§ **Problem description**
Transcribe the records word for word, beginning with the first line and ending with the line that contains "Distribution of second"; include nothing else.

(Stored data entries)

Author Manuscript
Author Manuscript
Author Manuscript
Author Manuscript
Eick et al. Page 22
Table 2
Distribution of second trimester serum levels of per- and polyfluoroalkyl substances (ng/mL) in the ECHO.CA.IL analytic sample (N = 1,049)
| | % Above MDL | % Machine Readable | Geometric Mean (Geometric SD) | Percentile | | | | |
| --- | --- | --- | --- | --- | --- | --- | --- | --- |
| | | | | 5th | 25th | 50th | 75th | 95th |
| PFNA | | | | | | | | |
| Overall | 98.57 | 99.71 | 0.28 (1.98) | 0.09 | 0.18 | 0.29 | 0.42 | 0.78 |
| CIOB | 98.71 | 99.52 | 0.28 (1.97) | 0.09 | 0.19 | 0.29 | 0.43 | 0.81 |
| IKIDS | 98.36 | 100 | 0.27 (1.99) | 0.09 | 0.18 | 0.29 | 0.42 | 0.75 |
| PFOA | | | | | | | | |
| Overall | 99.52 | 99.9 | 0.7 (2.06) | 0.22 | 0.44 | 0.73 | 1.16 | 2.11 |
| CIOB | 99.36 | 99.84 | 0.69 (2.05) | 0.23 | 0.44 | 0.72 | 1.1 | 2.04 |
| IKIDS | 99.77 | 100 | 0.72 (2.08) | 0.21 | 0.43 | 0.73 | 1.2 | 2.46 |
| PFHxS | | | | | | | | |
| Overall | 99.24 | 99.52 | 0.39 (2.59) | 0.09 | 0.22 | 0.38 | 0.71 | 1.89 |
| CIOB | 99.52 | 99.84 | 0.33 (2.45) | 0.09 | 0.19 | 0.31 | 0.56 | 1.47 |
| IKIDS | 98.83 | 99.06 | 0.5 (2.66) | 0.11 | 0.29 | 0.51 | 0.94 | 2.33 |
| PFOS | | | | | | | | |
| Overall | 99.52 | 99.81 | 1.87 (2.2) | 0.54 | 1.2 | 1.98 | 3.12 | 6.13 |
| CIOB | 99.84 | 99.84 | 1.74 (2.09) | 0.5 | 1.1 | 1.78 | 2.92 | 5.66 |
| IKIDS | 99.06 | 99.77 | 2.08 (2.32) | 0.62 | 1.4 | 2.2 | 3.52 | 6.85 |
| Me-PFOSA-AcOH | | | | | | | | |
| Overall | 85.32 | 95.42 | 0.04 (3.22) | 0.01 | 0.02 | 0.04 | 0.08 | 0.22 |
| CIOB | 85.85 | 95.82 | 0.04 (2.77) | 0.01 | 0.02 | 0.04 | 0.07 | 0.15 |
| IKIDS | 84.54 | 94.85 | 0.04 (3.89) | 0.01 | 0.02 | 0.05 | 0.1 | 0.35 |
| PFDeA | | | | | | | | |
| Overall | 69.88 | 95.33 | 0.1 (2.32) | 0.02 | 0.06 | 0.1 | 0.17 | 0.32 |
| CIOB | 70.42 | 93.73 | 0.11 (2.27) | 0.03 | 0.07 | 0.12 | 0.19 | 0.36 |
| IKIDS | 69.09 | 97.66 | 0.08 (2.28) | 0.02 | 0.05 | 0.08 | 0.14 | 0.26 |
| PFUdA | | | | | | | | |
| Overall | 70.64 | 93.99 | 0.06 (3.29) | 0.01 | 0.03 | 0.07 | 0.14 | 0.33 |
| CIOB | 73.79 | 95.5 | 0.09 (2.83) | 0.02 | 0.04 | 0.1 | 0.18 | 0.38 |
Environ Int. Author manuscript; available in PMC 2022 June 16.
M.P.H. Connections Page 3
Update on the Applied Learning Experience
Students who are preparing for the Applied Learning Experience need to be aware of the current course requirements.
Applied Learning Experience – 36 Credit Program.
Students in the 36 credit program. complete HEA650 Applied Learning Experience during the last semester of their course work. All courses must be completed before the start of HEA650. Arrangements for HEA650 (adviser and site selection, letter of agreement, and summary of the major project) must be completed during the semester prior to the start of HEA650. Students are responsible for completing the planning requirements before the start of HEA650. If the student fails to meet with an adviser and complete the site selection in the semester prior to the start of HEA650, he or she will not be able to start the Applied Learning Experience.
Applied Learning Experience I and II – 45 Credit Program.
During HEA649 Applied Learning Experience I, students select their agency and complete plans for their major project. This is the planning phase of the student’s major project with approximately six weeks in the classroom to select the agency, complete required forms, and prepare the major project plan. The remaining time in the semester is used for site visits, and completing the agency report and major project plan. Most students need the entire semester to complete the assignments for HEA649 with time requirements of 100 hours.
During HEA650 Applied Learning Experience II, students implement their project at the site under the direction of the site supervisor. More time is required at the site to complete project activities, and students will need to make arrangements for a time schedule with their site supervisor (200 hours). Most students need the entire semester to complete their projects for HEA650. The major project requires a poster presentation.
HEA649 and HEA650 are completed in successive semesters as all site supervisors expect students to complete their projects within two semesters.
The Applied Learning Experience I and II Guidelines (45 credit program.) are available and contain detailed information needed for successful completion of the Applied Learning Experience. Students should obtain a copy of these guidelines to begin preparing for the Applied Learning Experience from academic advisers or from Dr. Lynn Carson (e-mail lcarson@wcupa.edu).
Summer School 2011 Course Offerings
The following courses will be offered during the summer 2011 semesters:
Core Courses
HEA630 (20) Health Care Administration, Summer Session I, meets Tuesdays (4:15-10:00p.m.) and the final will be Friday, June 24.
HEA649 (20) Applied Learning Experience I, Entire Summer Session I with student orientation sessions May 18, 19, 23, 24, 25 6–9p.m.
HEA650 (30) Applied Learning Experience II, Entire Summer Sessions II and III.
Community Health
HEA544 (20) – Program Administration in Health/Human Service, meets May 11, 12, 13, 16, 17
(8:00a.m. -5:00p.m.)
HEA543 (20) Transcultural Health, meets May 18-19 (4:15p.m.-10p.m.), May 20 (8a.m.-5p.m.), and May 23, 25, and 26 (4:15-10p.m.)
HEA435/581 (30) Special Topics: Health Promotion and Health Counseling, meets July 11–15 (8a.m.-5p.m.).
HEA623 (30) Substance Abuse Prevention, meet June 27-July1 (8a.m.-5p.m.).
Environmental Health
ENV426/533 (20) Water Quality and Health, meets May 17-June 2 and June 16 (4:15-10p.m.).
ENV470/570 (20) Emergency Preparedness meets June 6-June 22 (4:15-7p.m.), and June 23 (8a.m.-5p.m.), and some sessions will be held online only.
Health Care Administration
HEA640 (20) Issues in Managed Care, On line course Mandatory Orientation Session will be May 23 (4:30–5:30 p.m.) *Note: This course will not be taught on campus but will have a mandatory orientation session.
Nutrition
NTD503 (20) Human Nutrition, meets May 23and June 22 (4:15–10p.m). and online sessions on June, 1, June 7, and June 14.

§ **Worked solution**
Author Manuscript
Author Manuscript
Author Manuscript
Author Manuscript
Eick et al. Page 22
Table 2
Distribution of second trimester serum levels of per- and polyfluoroalkyl substances (ng/mL) in the ECHO.CA.IL analytic sample (N = 1,049)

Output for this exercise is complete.